▶ WORK INSTRUCTIONS
Set down the data below exactly; pictures stay out.

- - - - - - -

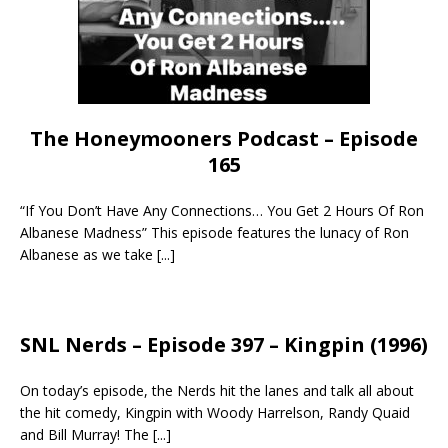
The Honeymooners Podcast – Episode
165
“If You Don’t Have Any Connections… You Get 2 Hours Of Ron
Albanese Madness” This episode features the lunacy of Ron
Albanese as we take
[...]
SNL Nerds – Episode 397 – Kingpin (1996)
On today’s episode, the Nerds hit the lanes and talk all about
the hit comedy, Kingpin with Woody Harrelson, Randy Quaid
and Bill Murray! The
[...]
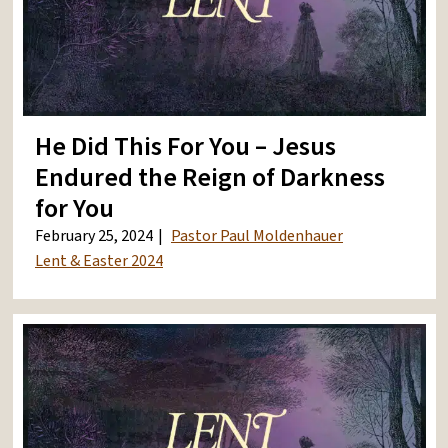
He Did This For You – Jesus
Endured the Reign of Darkness
for You
February 25, 2024
Pastor Paul Moldenhauer
Lent & Easter 2024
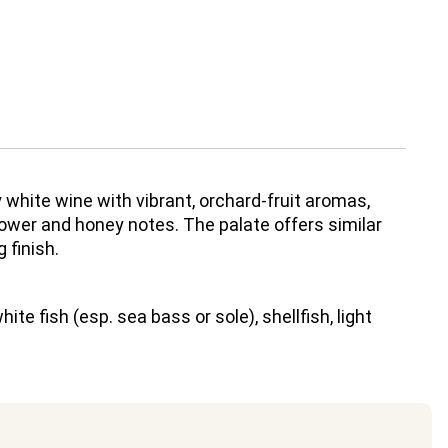
y white wine with vibrant, orchard-fruit aromas,
lower and honey notes. The palate offers similar
 finish.
ite fish (esp. sea bass or sole), shellfish, light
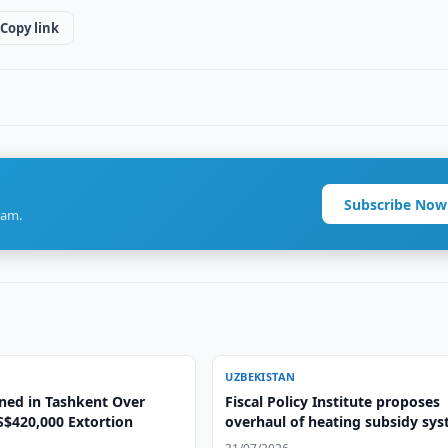
Copy link
Subscribe Now
ram.
UZBEKISTAN
ned in Tashkent Over
Fiscal Policy Institute proposes
S$420,000 Extortion
overhaul of heating subsidy sy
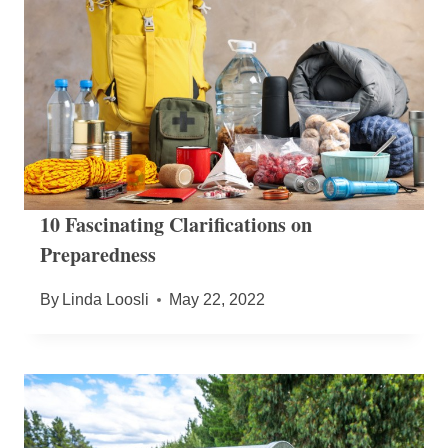
10 Fascinating Clarifications on
Preparedness
By
Linda Loosli
May 22, 2022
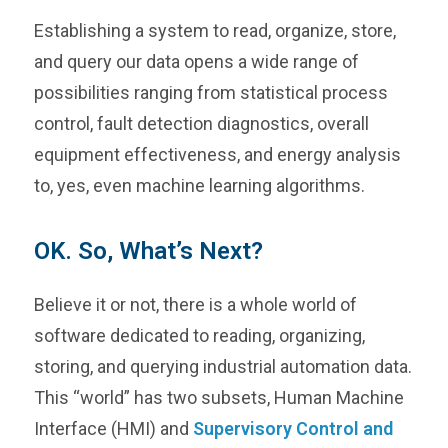
Establishing a system to read, organize, store,
and query our data opens a wide range of
possibilities ranging from statistical process
control, fault detection diagnostics, overall
equipment effectiveness, and energy analysis
to, yes, even machine learning algorithms.
OK. So, What’s Next?
Believe it or not, there is a whole world of
software dedicated to reading, organizing,
storing, and querying industrial automation data.
This “world” has two subsets, Human Machine
Interface (HMI) and
Supervisory Control and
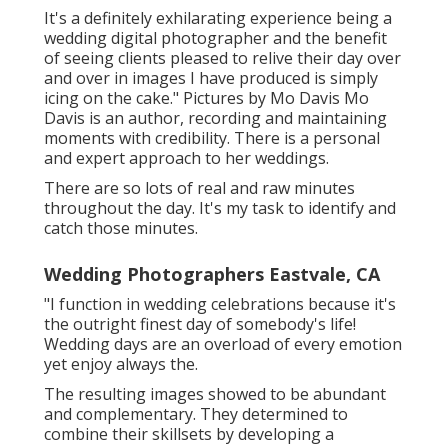
It's a definitely exhilarating experience being a
wedding digital photographer and the benefit
of seeing clients pleased to relive their day over
and over in images I have produced is simply
icing on the cake." Pictures by
Mo Davis
Mo
Davis
is an author, recording and maintaining
moments with credibility. There is a personal
and expert approach to her weddings.
There are so lots of real and raw minutes
throughout the day. It's my task to identify and
catch those minutes.
Wedding Photographers Eastvale, CA
"I function in wedding celebrations because it's
the outright finest day of somebody's life!
Wedding days are an overload of every emotion
yet enjoy always the.
The resulting images showed to be abundant
and complementary. They determined to
combine their skillsets by developing a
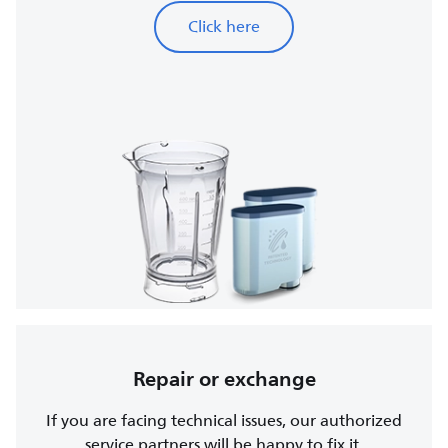
Click here
Repair or exchange
If you are facing technical issues, our authorized
service partners will be happy to fix it.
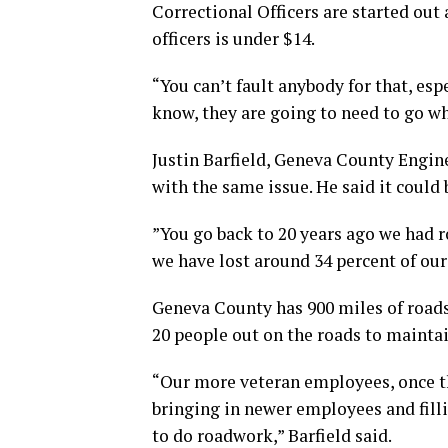
Correctional Officers are started out 
officers is under $14.
“You can’t fault anybody for that, esp
know, they are going to need to go w
Justin Barfield, Geneva County Engine
with the same issue. He said it could 
”You go back to 20 years ago we had 
we have lost around 34 percent of our 
Geneva County has 900 miles of roads 
20 people out on the roads to maintai
“Our more veteran employees, once the
bringing in newer employees and filli
to do roadwork,” Barfield said.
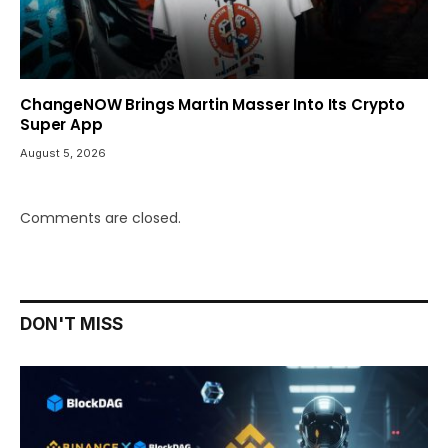
ChangeNOW Brings Martin Masser Into Its Crypto
Super App
August 5, 2026
Comments are closed.
DON'T MISS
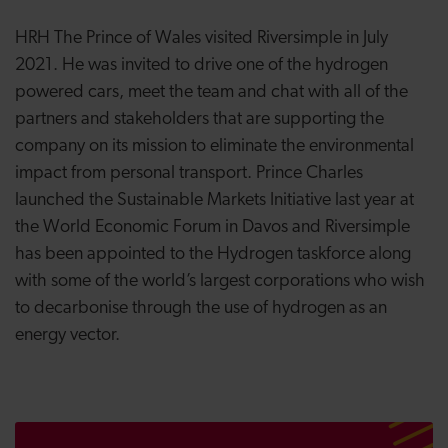
HRH The Prince of Wales visited Riversimple in July
2021. He was invited to drive one of the hydrogen
powered cars, meet the team and chat with all of the
partners and stakeholders that are supporting the
company on its mission to eliminate the environmental
impact from personal transport. Prince Charles
launched the Sustainable Markets Initiative last year at
the World Economic Forum in Davos and Riversimple
has been appointed to the Hydrogen taskforce along
with some of the world’s largest corporations who wish
to decarbonise through the use of hydrogen as an
energy vector.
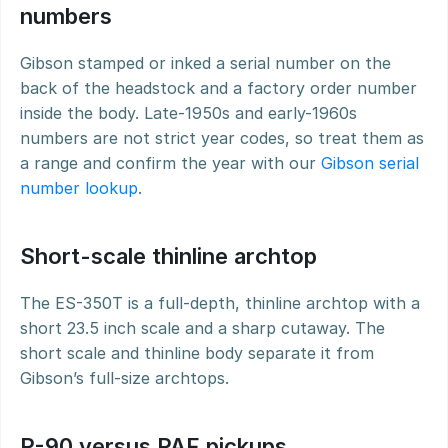
numbers
Gibson stamped or inked a serial number on the 
back of the headstock and a factory order number 
inside the body. Late-1950s and early-1960s 
numbers are not strict year codes, so treat them as 
a range and confirm the year with our 
Gibson serial 
number lookup
.
Short-scale thinline archtop
The ES-350T is a full-depth, thinline archtop with a 
short 23.5 inch scale and a sharp cutaway. The 
short scale and thinline body separate it from 
Gibson’s full-size archtops.
P-90 versus PAF pickups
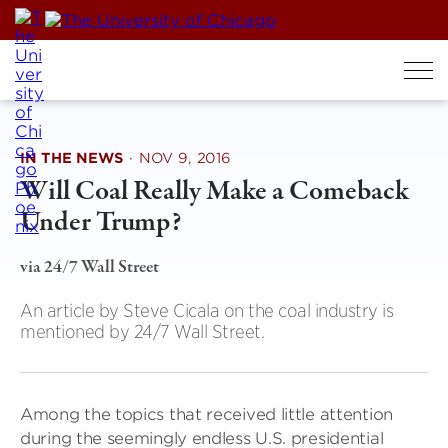
Skip
to
content
IN THE NEWS
·
NOV 9, 2016
Will Coal Really Make a Comeback
Under Trump?
via 24/7 Wall Street
An article by Steve Cicala on the coal industry is
mentioned by 24/7 Wall Street.
Among the topics that received little attention
during the seemingly endless U.S. presidential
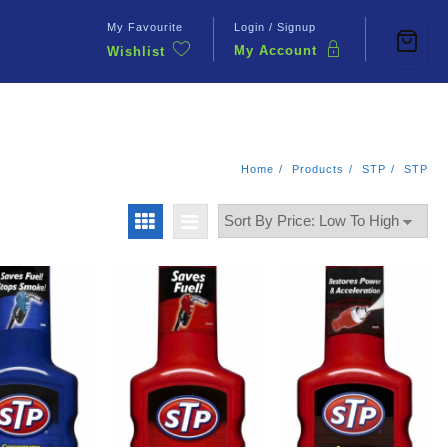
My Favourite
Login / Signup
My Account
Wishlist
Contact Us
Home
Products
STP
STP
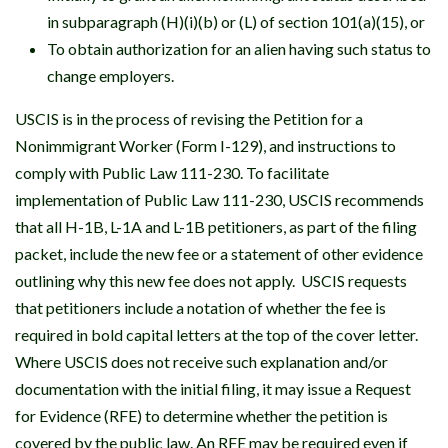
in subparagraph (H)(i)(b) or (L) of section 101(a)(15), or
To obtain authorization for an alien having such status to
change employers.
USCIS is in the process of revising the Petition for a
Nonimmigrant Worker (Form I-129), and instructions to
comply with Public Law 111-230. To facilitate
implementation of Public Law 111-230, USCIS recommends
that all H-1B, L-1A and L-1B petitioners, as part of the filing
packet, include the new fee or a statement of other evidence
outlining why this new fee does not apply. USCIS requests
that petitioners include a notation of whether the fee is
required in bold capital letters at the top of the cover letter.
Where USCIS does not receive such explanation and/or
documentation with the initial filing, it may issue a Request
for Evidence (RFE) to determine whether the petition is
covered by the public law. An RFE may be required even if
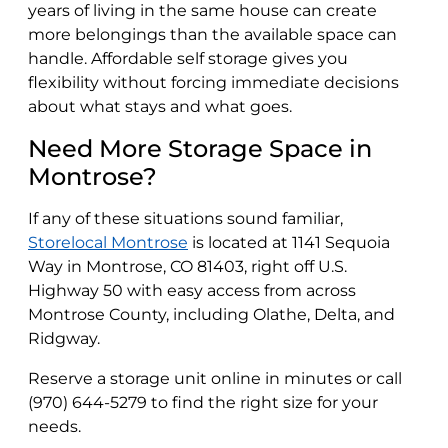
years of living in the same house can create
more belongings than the available space can
handle. Affordable self storage gives you
flexibility without forcing immediate decisions
about what stays and what goes.
Need More Storage Space in
Montrose?
If any of these situations sound familiar,
Storelocal Montrose
is located at 1141 Sequoia
Way in Montrose, CO 81403, right off U.S.
Highway 50 with easy access from across
Montrose County, including Olathe, Delta, and
Ridgway.
Reserve a storage unit online in minutes or call
(970) 644-5279 to find the right size for your
needs.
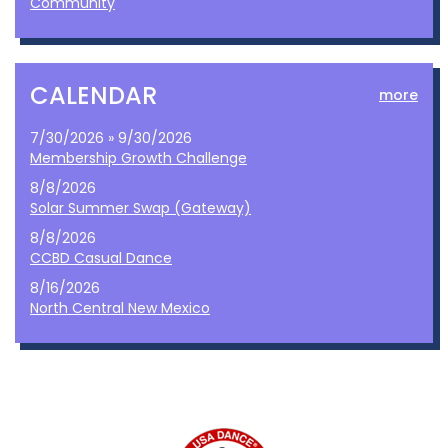
Community
CALENDAR
more
7/30/2026 » 9/30/2026
Membership Growth Challenge
8/8/2026
Solar Summer Swap (Gateway)
8/8/2026
CCBD Casual Dance
8/16/2026
North Central New Mexico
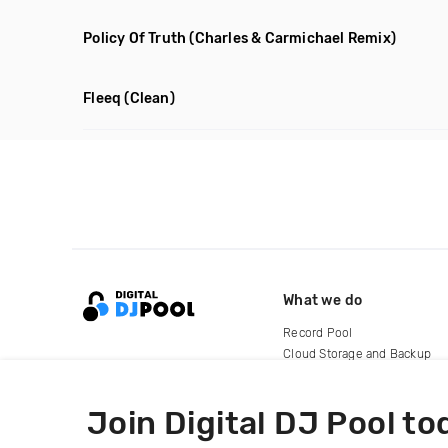
Policy Of Truth
(Charles & Carmichael Remix)
Fleeq
(Clean)
What we do
Record Pool
Cloud Storage and Backup
For Artists
Join Digital DJ Pool to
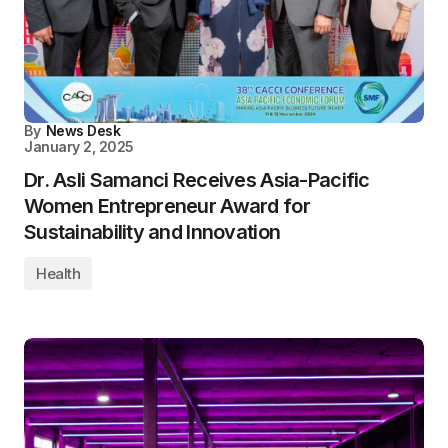
By
News Desk
January 2, 2025
Dr. Asli Samanci Receives Asia-Pacific
Women Entrepreneur Award for
Sustainability and Innovation
Health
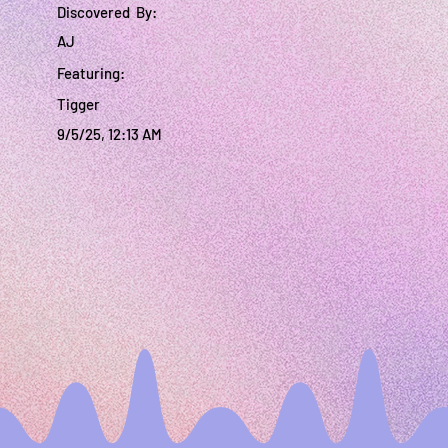
Discovered By:
AJ
Featuring:
Tigger
9/5/25, 12:13 AM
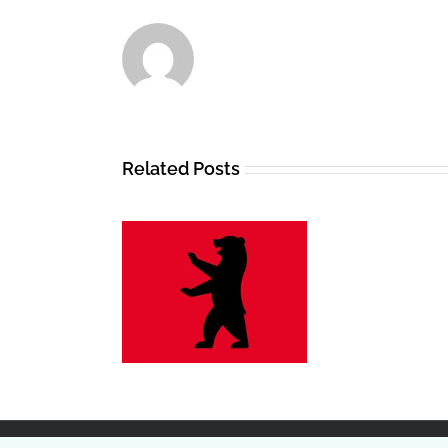
Related Posts
n gegen Gewalt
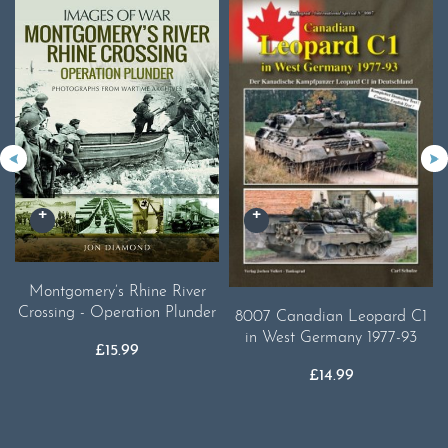
Montgomery’s Rhine River
Crossing - Operation Plunder
8007 Canadian Leopard C1
in West Germany 1977-93
£
15.99
£
14.99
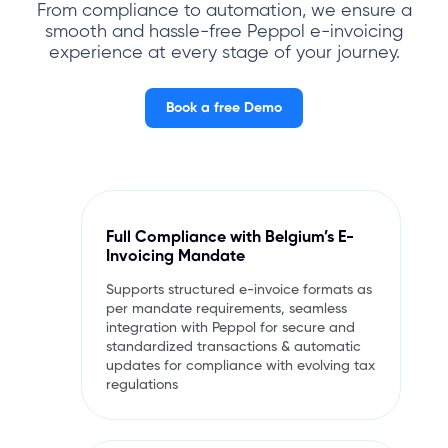
From compliance to automation, we ensure a
smooth and hassle-free Peppol e-invoicing
experience at every stage of your journey.
Book a free Demo
Full Compliance with Belgium’s E-
Invoicing Mandate
Supports structured e-invoice formats as
per mandate requirements, seamless
integration with Peppol for secure and
standardized transactions & automatic
updates for compliance with evolving tax
regulations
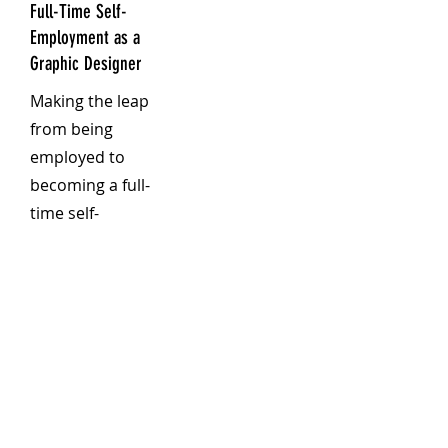
Full-Time Self-
Employment as a
Graphic Designer
Making the leap
from being
employed to
becoming a full-
time self-
employed
graphic
designer is
both
exhilarating
and daunting.
As someone
who has made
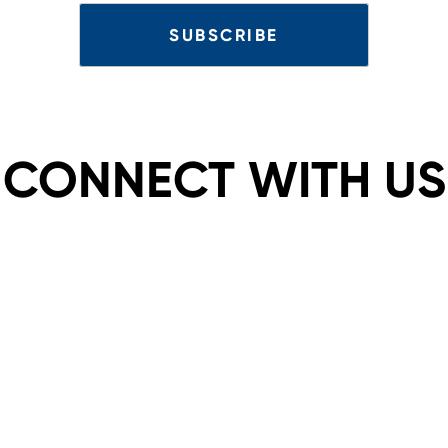
CONNECT WITH US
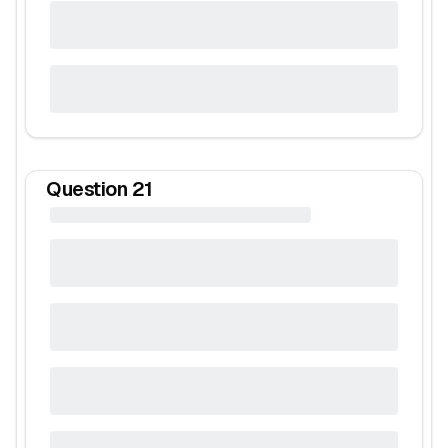
Question
21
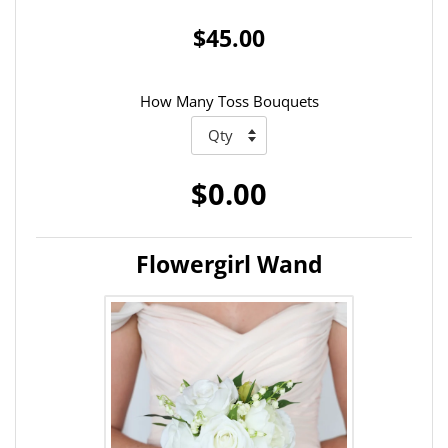
$45.00
How Many Toss Bouquets
$0.00
Flowergirl Wand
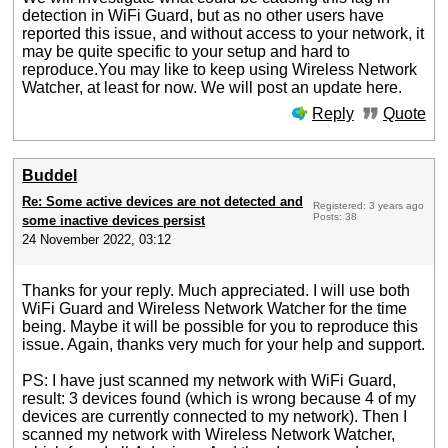
detection in WiFi Guard, but as no other users have
reported this issue, and without access to your network, it
may be quite specific to your setup and hard to
reproduce.You may like to keep using Wireless Network
Watcher, at least for now. We will post an update here.
Reply
Quote
Buddel
Re: Some active devices are not detected and
Registered: 3 years ago
Posts: 38
some inactive devices persist
24 November 2022, 03:12
Thanks for your reply. Much appreciated. I will use both
WiFi Guard and Wireless Network Watcher for the time
being. Maybe it will be possible for you to reproduce this
issue. Again, thanks very much for your help and support.
PS: I have just scanned my network with WiFi Guard,
result: 3 devices found (which is wrong because 4 of my
devices are currently connected to my network). Then I
scanned my network with Wireless Network Watcher,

- - - - - - -

▶ ANSWER SECTION
The Honeymooners Podcast – Episode
165
“If You Don’t Have Any Connections… You Get 2 Hours Of Ron
Albanese Madness” This episode features the lunacy of Ron
Albanese as we take
[...]
SNL Nerds – Episode 397 – Kingpin (1996)
On today’s episode, the Nerds hit the lanes and talk all about
the hit comedy, Kingpin with Woody Harrelson, Randy Quaid
and Bill Murray! The
[...]
He Did This For You – Jesus
Endured the Reign of Darkness
for You
February 25, 2024
Pastor Paul Moldenhauer
Lent & Easter 2024
y white wine with vibrant, orchard-fruit aromas,
lower and honey notes. The palate offers similar
 finish.
ite fish (esp. sea bass or sole), shellfish, light
Copy link
Subscribe Now
ram.
UZBEKISTAN
ned in Tashkent Over
Fiscal Policy Institute proposes
S$420,000 Extortion
overhaul of heating subsidy sy
10 Fascinating Clarifications on
Preparedness
By
Linda Loosli
May 22, 2022
Establishing a system to read, organize, store,
and query our data opens a wide range of
possibilities ranging from statistical process
control, fault detection diagnostics, overall
equipment effectiveness, and energy analysis
to, yes, even machine learning algorithms.
OK. So, What’s Next?
Believe it or not, there is a whole world of
software dedicated to reading, organizing,
storing, and querying industrial automation data.
This “world” has two subsets, Human Machine
Interface (HMI) and
Supervisory Control and
It's a definitely exhilarating experience being a
wedding digital photographer and the benefit
of seeing clients pleased to relive their day over
and over in images I have produced is simply
icing on the cake." Pictures by
Mo Davis
Mo
Davis
is an author, recording and maintaining
moments with credibility. There is a personal
and expert approach to her weddings.
There are so lots of real and raw minutes
throughout the day. It's my task to identify and
catch those minutes.
Wedding Photographers Eastvale, CA
"I function in wedding celebrations because it's
the outright finest day of somebody's life!
Wedding days are an overload of every emotion
yet enjoy always the.
The resulting images showed to be abundant
and complementary. They determined to
combine their skillsets by developing a
Click here
Repair or exchange
If you are facing technical issues, our authorized
service partners will be happy to fix it.
Correctional Officers are started out 
officers is under $14.
“You can’t fault anybody for that, esp
know, they are going to need to go w
Justin Barfield, Geneva County Engine
with the same issue. He said it could 
”You go back to 20 years ago we had 
we have lost around 34 percent of our 
Geneva County has 900 miles of roads 
20 people out on the roads to maintai
“Our more veteran employees, once the
bringing in newer employees and filli
to do roadwork,” Barfield said.
ChangeNOW Brings Martin Masser Into Its Crypto
Super App
August 5, 2026
Comments are closed.
DON'T MISS
HRH The Prince of Wales visited Riversimple in July
2021. He was invited to drive one of the hydrogen
powered cars, meet the team and chat with all of the
partners and stakeholders that are supporting the
company on its mission to eliminate the environmental
impact from personal transport. Prince Charles
launched the Sustainable Markets Initiative last year at
the World Economic Forum in Davos and Riversimple
has been appointed to the Hydrogen taskforce along
with some of the world’s largest corporations who wish
to decarbonise through the use of hydrogen as an
energy vector.
numbers
Gibson stamped or inked a serial number on the 
back of the headstock and a factory order number 
inside the body. Late-1950s and early-1960s 
numbers are not strict year codes, so treat them as 
a range and confirm the year with our 
Gibson serial 
number lookup
.
Short-scale thinline archtop
The ES-350T is a full-depth, thinline archtop with a 
short 23.5 inch scale and a sharp cutaway. The 
short scale and thinline body separate it from 
Gibson’s full-size archtops.
P-90 versus PAF pickups
Skip
to
content
IN THE NEWS
·
NOV 9, 2016
Will Coal Really Make a Comeback
Under Trump?
via 24/7 Wall Street
An article by Steve Cicala on the coal industry is
mentioned by 24/7 Wall Street.
Among the topics that received little attention
during the seemingly endless U.S. presidential
My Favourite
Login / Signup
My Account
Wishlist
Contact Us
Home
Products
STP
STP
in subparagraph (H)(i)(b) or (L) of section 101(a)(15), or
To obtain authorization for an alien having such status to
change employers.
USCIS is in the process of revising the Petition for a
Nonimmigrant Worker (Form I-129), and instructions to
comply with Public Law 111-230. To facilitate
implementation of Public Law 111-230, USCIS recommends
that all H-1B, L-1A and L-1B petitioners, as part of the filing
packet, include the new fee or a statement of other evidence
outlining why this new fee does not apply. USCIS requests
that petitioners include a notation of whether the fee is
required in bold capital letters at the top of the cover letter.
Where USCIS does not receive such explanation and/or
documentation with the initial filing, it may issue a Request
for Evidence (RFE) to determine whether the petition is
covered by the public law. An RFE may be required even if
years of living in the same house can create
more belongings than the available space can
handle. Affordable self storage gives you
flexibility without forcing immediate decisions
about what stays and what goes.
Need More Storage Space in
Montrose?
If any of these situations sound familiar,
Storelocal Montrose
is located at 1141 Sequoia
Way in Montrose, CO 81403, right off U.S.
Highway 50 with easy access from across
Montrose County, including Olathe, Delta, and
Ridgway.
Reserve a storage unit online in minutes or call
(970) 644-5279 to find the right size for your
needs.
Community
CALENDAR
more
7/30/2026 » 9/30/2026
Membership Growth Challenge
8/8/2026
Solar Summer Swap (Gateway)
8/8/2026
CCBD Casual Dance
8/16/2026
North Central New Mexico
Policy Of Truth
(Charles & Carmichael Remix)
Fleeq
(Clean)
What we do
Record Pool
Cloud Storage and Backup
For Artists
Join Digital DJ Pool to
By
News Desk
January 2, 2025
Dr. Asli Samanci Receives Asia-Pacific
Women Entrepreneur Award for
Sustainability and Innovation
Health
Discovered By:
AJ
Featuring:
Tigger
9/5/25, 12:13 AM
Related Posts
n gegen Gewalt
Montgomery’s Rhine River
Crossing - Operation Plunder
8007 Canadian Leopard C1
in West Germany 1977-93
£
15.99
£
14.99
From compliance to automation, we ensure a
smooth and hassle-free Peppol e-invoicing
experience at every stage of your journey.
Book a free Demo
Full Compliance with Belgium’s E-
Invoicing Mandate
Supports structured e-invoice formats as
per mandate requirements, seamless
integration with Peppol for secure and
standardized transactions & automatic
updates for compliance with evolving tax
regulations
Full-Time Self-
Employment as a
Graphic Designer
Making the leap
from being
employed to
becoming a full-
time self-
employed
graphic
designer is
both
exhilarating
and daunting.
As someone
who has made
CONNECT WITH US
Question
21
$45.00
How Many Toss Bouquets
$0.00
Flowergirl Wand
detection in WiFi Guard, but as no other users have
reported this issue, and without access to your network, it
may be quite specific to your setup and hard to
reproduce.You may like to keep using Wireless Network
Watcher, at least for now. We will post an update here.
Reply
Quote
Buddel
Re: Some active devices are not detected and
Registered: 3 years ago
Posts: 38
some inactive devices persist
24 November 2022, 03:12
Thanks for your reply. Much appreciated. I will use both
WiFi Guard and Wireless Network Watcher for the time
being. Maybe it will be possible for you to reproduce this
issue. Again, thanks very much for your help and support.
PS: I have just scanned my network with WiFi Guard,
result: 3 devices found (which is wrong because 4 of my
devices are currently connected to my network). Then I
scanned my network with Wireless Network Watcher,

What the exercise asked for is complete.